### Data
******

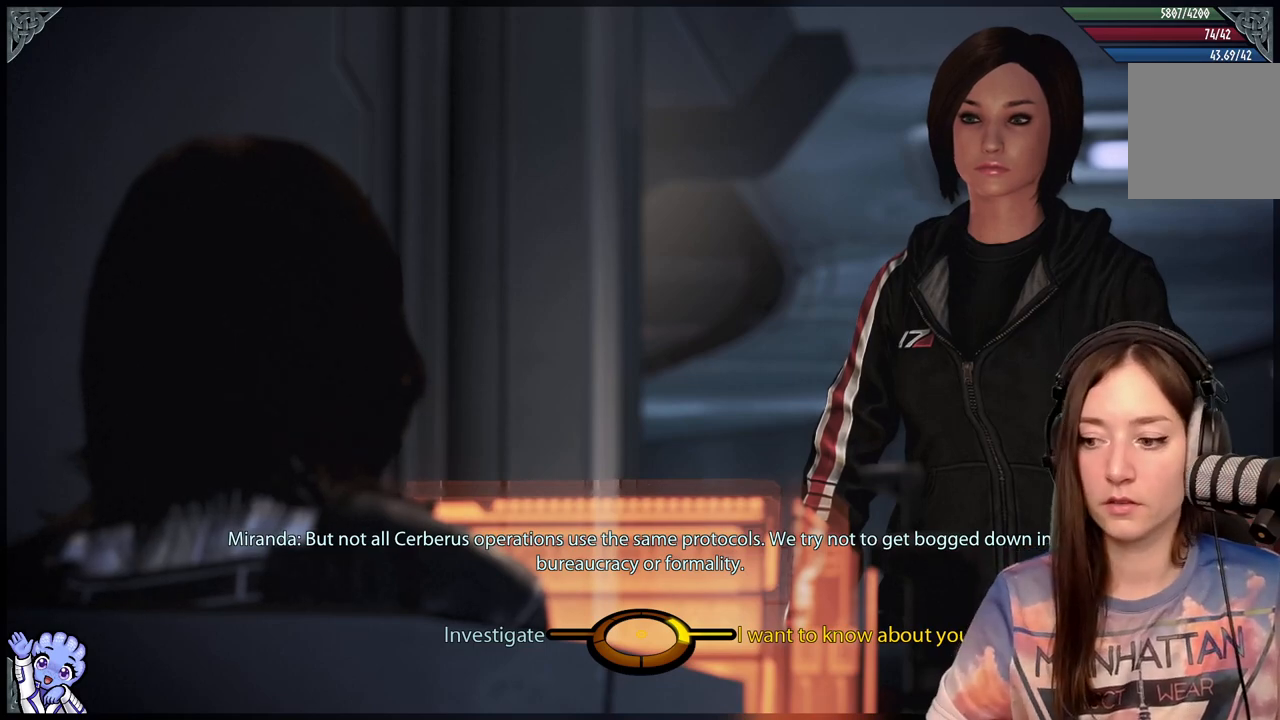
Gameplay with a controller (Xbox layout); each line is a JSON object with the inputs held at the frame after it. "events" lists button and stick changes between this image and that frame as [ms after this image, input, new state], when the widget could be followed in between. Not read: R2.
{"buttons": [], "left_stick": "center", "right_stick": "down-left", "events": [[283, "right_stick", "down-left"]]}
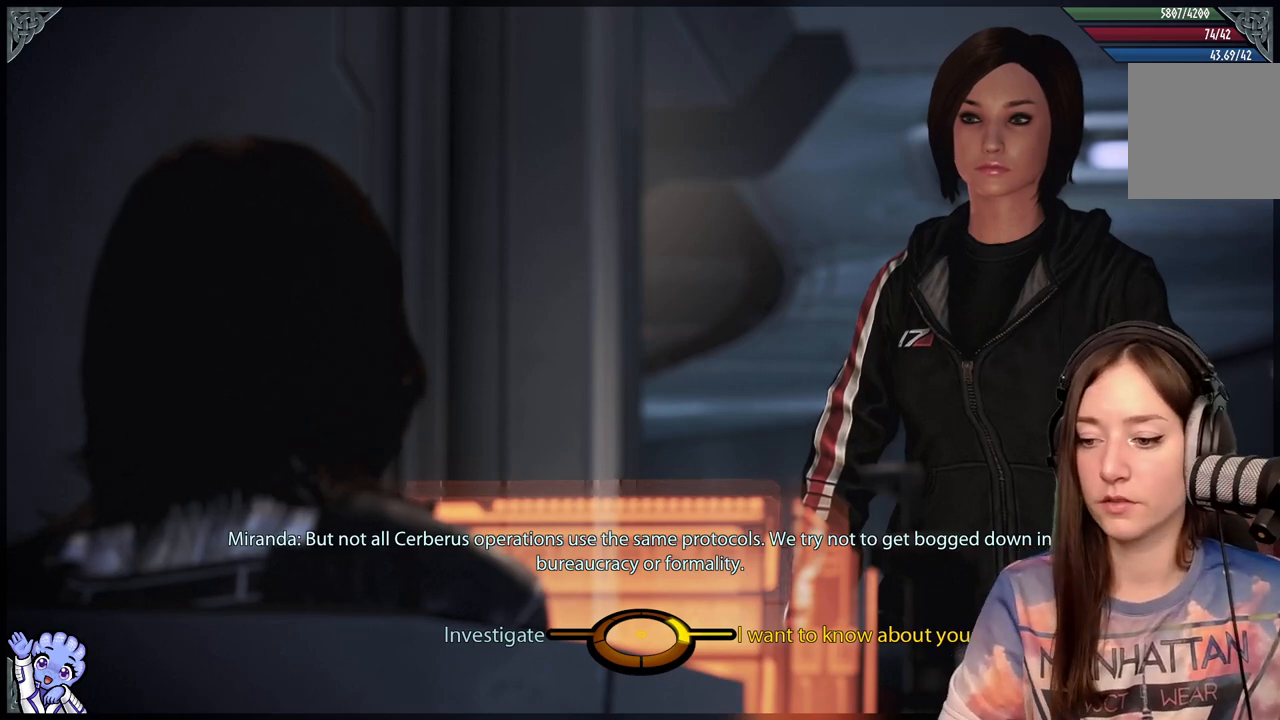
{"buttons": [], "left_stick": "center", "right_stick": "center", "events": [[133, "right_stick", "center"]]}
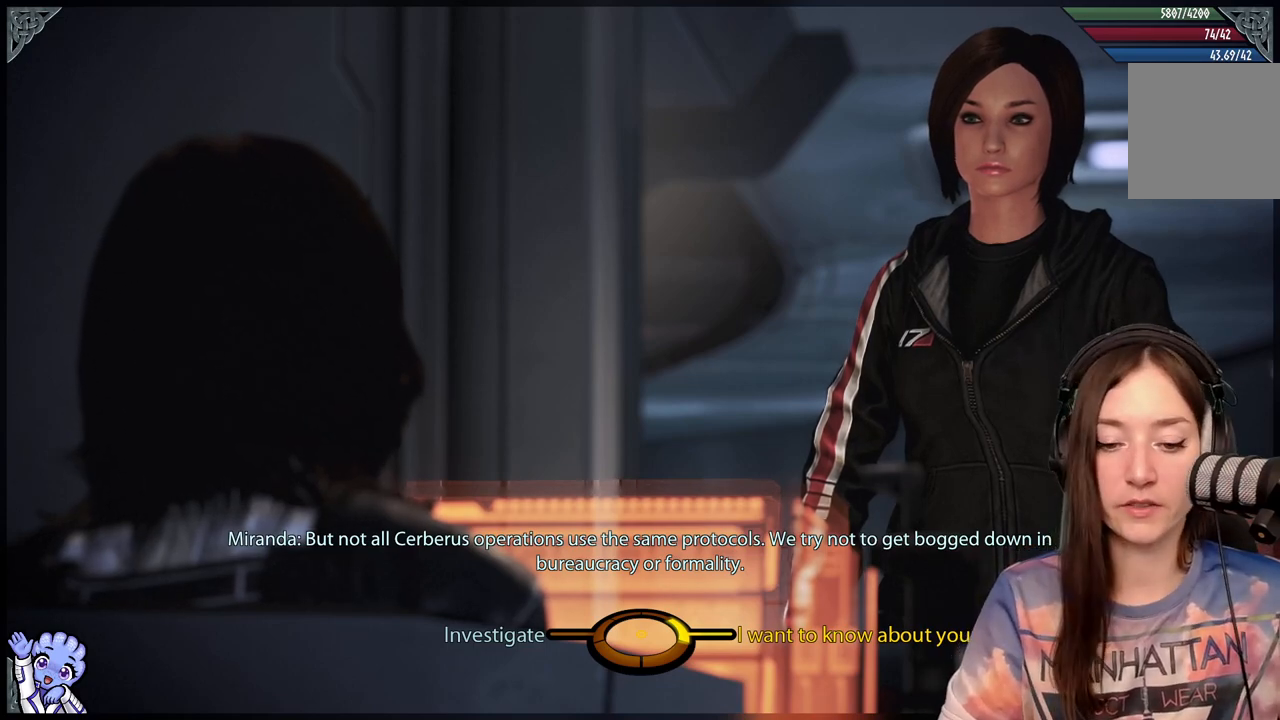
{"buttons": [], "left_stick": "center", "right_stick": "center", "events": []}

******

### Your objective
All that is needed is the data above, repeated exactly, without the pictures.

### Exercise solution
Gameplay with a controller (Xbox layout); each line is a JSON object with the inputs held at the frame after it. "events" lists button and stick changes between this image and that frame as [ms after this image, input, new state], when the widget could be followed in between. Not read: R2.
{"buttons": [], "left_stick": "center", "right_stick": "down-left", "events": [[283, "right_stick", "down-left"]]}
{"buttons": [], "left_stick": "center", "right_stick": "center", "events": [[133, "right_stick", "center"]]}
{"buttons": [], "left_stick": "center", "right_stick": "center", "events": []}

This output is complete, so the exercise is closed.